Hope.
This word has been plaguing my mind. What does it mean to hope? Where does hope come from? How does one "have hope"?
You see, for me, "hope" has never been a concept I understood.
I've always known "hope" as a wishing, a longing, a desperate cry of the heart for things to be different better than they are now.
I spent the majority of my childhood hoping that…
…my dad would come home before bedtime
…my dad wouldn't have left
…my dad would call when he said he would
…he would show up when he was supposed to
…he would show an interest in knowing who I was
…my dad would love me as a little girl deserved to be loved.
I hoped and prayed and yearned for these things only be to let down, disappointed one more time. So I made a pact with myself to stop having expecting anything to get better so that I could never be disappointed again.
And at 17-years-old, I stopped talking to my dad…and I stopped hoping.
But there's something that happens when someone stops hoping; it's as if the soul withers, wilts like a flower in the heat of the sun and no water in sight.
I had stopped hoping for my father to change, but I'd also stopped hoping that life would be enjoyable, stopped hoping that the pain would go away.
Instead of hoping, I began asking God to end my life so that my misery might end as well.
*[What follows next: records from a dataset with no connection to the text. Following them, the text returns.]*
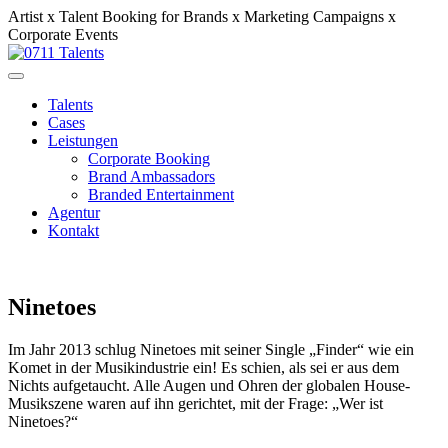
Artist x Talent Booking for Brands x Marketing Campaigns x
Corporate Events
Talents
Cases
Leistungen
Corporate Booking
Brand Ambassadors
Branded Entertainment
Agentur
Kontakt
Ninetoes
Im Jahr 2013 schlug Ninetoes mit seiner Single „Finder“ wie ein
Komet in der Musikindustrie ein! Es schien, als sei er aus dem
Nichts aufgetaucht. Alle Augen und Ohren der globalen House-
Musikszene waren auf ihn gerichtet, mit der Frage: „Wer ist
Ninetoes?“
But you see, in God's infinite goodness, He wouldn't give me what He wanted,
but instead gave me what I needed.
And what did I need? Well, of course, I needed hope.
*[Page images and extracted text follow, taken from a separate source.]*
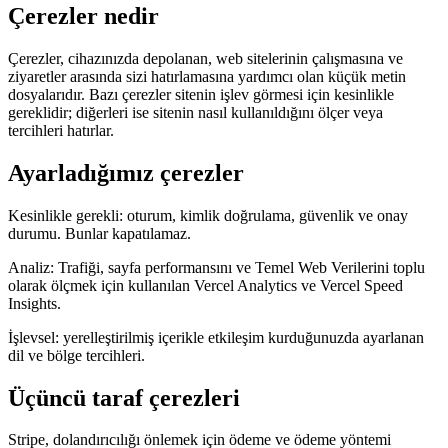
Scale
Distribute your POS creations
Code
Add
Çerezler nedir
custom capabilities
Flows
Hardware
Pricing
Çerezler, cihazınızda depolanan, web sitelerinin çalışmasına ve
ziyaretler arasında sizi hatırlamasına yardımcı olan küçük metin
Solutions
dosyalarıdır. Bazı çerezler sitenin işlev görmesi için kesinlikle
gereklidir; diğerleri ise sitenin nasıl kullanıldığını ölçer veya
tercihleri hatırlar.
Satıcılar İçin
Build a custom POS for your business
Bayiler
İçin
Launch and monetize a branded POS
Ayarladığımız çerezler
Use Cases
Kesinlikle gerekli: oturum, kimlik doğrulama, güvenlik ve onay
Tezgah POS
Front-of-house checkout
Self servis ödeme
durumu. Bunlar kapatılamaz.
kiosku
Self-service flows
El terminali ile ödeme
Checkout
Analiz: Trafiği, sayfa performansını ve Temel Web Verilerini toplu
anywhere on the floor
olarak ölçmek için kullanılan Vercel Analytics ve Vercel Speed
Insights.
Resources
İşlevsel: yerelleştirilmiş içerikle etkileşim kurduğunuzda ayarlanan
dil ve bölge tercihleri.
Final Hakkında
Get to know the team behind Final
Sürüm
notları
What's new in our latest release
Yardım merkezi
Üçüncü taraf çerezleri
MCP sunucusu
Stripe, dolandırıcılığı önlemek için ödeme ve ödeme yöntemi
So a year after I'd stopped hoping, I found myself surrendering my life over to God, and I slowly began to look at the future as something worth sticking around for.
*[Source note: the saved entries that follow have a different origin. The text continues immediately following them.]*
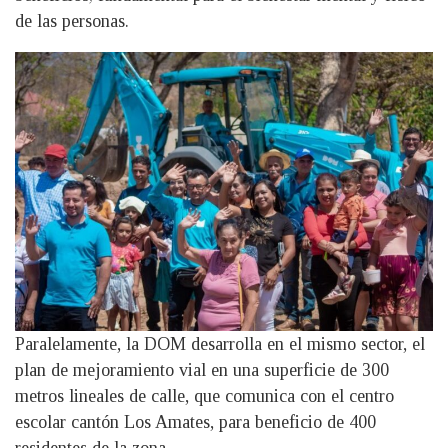
de las personas.
Paralelamente, la DOM desarrolla en el mismo sector, el
plan de mejoramiento vial en una superficie de 300
metros lineales de calle, que comunica con el centro
escolar cantón Los Amates, para beneficio de 400
residentes de la zona.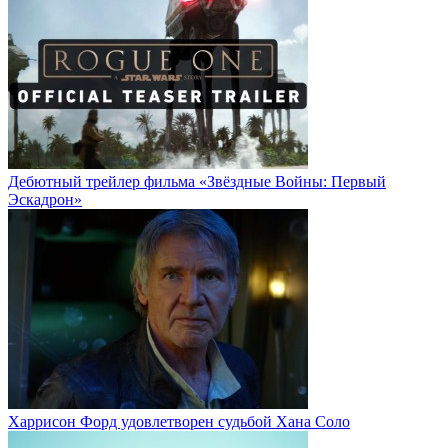
Дебютный трейлер фильма «Звёздные Войны: Первый
Эскадрон»
Харрисон Форд удовлетворен судьбой Хана Соло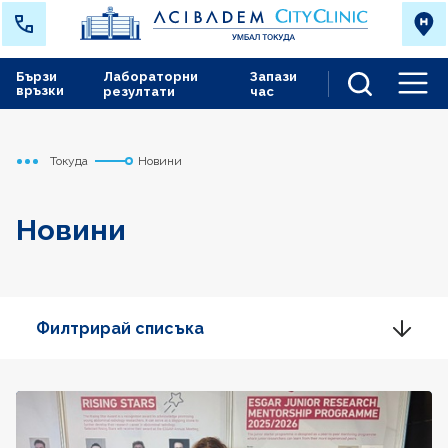
Бързи
Лабораторни
Запази
връзки
резултати
час
Men
Токуда
Новини
Начало
Новини
Филтрирай списъка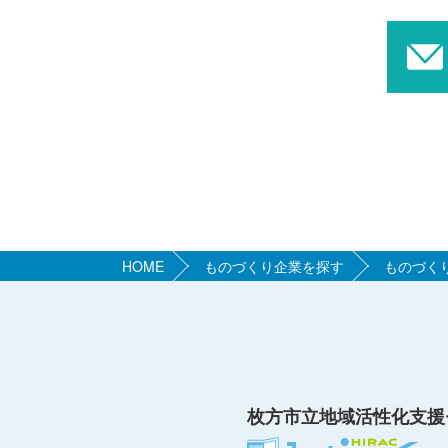
HOME
ものづくり企業を探す
ものづく
枚方市立地域活性化支援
It seems as though my entire five-year relationship with God has been a constant relearning of what everything means. God spent years working on the meaning of love (in all its forms) and what relationship between Him and I and me and other people should look like. And though I know that God isn't done with me there, yet, it seems to be that He has refocused His attention on working on hope in my life.
Today I stood with my heart exposed before the Lord and I realized that my faith is weak and I am so terribly afraid to hope.
I'm afraid to hope that…
…the support for the World Race will come in
…I'll be able to somehow afford all the extra gear
…I'll FINALLY get to go overseas
…the Lord has a plan to use me in the lives I come into contact with.
I'm afraid to hope in the faithfulness of my Heavenly Father.
I'm so afraid to hope that for the past several weeks, I've stopped myself with fundraising before I even start doing anything. If I don't try, then I can't fail, right? At least, that's what Satan desperately wants me to believe.
But then the Lord reminded me of this verse…
Hebrews 6:19 – "We have this hope [eternal salvation] as an anchor for the soul, firm and secure."
This verse is one of the most famous within the Bible, but today I continued to read beyond that; and I think there is the really important part.
"…It enters the inner sanctuary behind the curtain, where Jesus, who went before us, has entered on our behalf." – Hebrews 6:19b – 20 (NIV)
You see, I may still be learning to hope, but it's not MY OWN hope that matters. The hope I get to rest in is the hope THE LORD provides through the death of Christ as payment for my sins. And that hope is greater and stronger than any hope I can muster within myself.
God sees me as His beloved daughter, and looks down upon me with a smile on His face. My Father was faithful enough to provide eternal salvation for me, to create an opportunity for me to be able to be in relationship with Him.
And if He is faithful enough to do all of that, then I'll rest in that hope with the confidence that He will continue to be faithful through everything else.